The New York Mercantile Exchange (NYMEX) has approved a strategy to overhaul its information technology division and is drawing closer to implementing a plan to demutualize. Simultaneously, the NYMEX is spinning off its electricity unit into an all-electronic, wholly owned subsidiary.
Harley Lippman-a public director at the NYMEX and chief executive
officer of software development and technology consulting firm Genesis 10-says the exchange's board agreed to "shake up" NYMEX's technology department after seeing the results of an IT study performed by a consultant. "We did an IT evaluation of the NYMEX ... and there is a need for major changes and improvements," says Lippman. "But I believe NYMEX chairman Dan Rappaport has the vision ... to do what it takes to make sure NYMEX gets into the 21st century with the technology that's needed to give them a competitive advantage."
Lippman declines to specify which systems will be overhauled and refuses to say whether there will be major IT staff changes.
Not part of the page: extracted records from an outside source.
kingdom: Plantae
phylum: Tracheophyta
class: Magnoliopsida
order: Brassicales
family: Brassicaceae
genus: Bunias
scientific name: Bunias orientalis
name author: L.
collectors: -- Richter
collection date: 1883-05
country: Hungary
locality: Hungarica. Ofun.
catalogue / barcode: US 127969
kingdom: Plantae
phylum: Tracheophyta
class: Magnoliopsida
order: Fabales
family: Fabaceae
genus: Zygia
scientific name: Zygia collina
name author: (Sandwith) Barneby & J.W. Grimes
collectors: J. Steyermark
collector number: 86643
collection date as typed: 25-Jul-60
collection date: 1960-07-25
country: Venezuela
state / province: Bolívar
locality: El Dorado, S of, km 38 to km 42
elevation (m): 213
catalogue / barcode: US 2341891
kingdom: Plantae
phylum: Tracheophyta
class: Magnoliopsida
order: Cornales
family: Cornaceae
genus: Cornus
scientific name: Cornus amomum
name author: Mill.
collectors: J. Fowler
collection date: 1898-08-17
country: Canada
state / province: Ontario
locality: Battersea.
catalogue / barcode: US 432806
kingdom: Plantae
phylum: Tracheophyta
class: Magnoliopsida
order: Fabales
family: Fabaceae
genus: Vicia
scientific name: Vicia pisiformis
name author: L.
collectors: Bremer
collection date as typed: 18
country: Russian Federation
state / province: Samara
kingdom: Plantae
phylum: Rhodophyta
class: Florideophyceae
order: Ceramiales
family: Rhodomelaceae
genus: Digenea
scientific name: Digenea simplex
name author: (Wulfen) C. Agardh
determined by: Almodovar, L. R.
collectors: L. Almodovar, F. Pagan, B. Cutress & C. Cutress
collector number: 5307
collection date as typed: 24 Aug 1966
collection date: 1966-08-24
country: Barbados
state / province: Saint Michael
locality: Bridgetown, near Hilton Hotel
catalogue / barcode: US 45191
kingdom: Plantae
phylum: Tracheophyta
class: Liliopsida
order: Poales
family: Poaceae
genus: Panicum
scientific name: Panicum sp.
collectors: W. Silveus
That said, while the IT upgrade is a key issue, it is far from the only important item on the board's agenda.
A source familiar with the NYMEX says the exchange's board has "conceptually approved" a migration to a for-profit model. The source says the board has already received a preliminary report on the benefits of demutualization from Salomon Smith Barney, and expects to officially vote on a for-profit conversion no later than next March.
Reading from the study SSB crafted for the NYMEX, the source says that, among other things, SSB concluded that demutualization would "unlock the equity value of the exchange and provide members with greater financial flexibility; provide NYMEX with an acquisition currency; and better align NYMEX's interests with the economic interests of key market participants."
Noting that NYMEX seatholders share "similar concerns" to Chicago Mercantile Exchange members, the source says that-like the Merc-the NYMEX plans to incorporate some open outcry protections in its for-profit proposal. However, the source says that regardless of whatever open outcry promises the exchange makes, a NYMEX shift to an all-electronic environment is inevitable.
For electricity futures and options contracts, at least, the NYMEX has already concluded that screen-based trading is the only way to go. Last week, the exchange announced its intention to list all of its electricity contracts full-time on its Access electronic trading platform. As part of that decision, the exchange said it would create a wholly owned, for-profit subsidiary dedicated exclusively to electricity trading.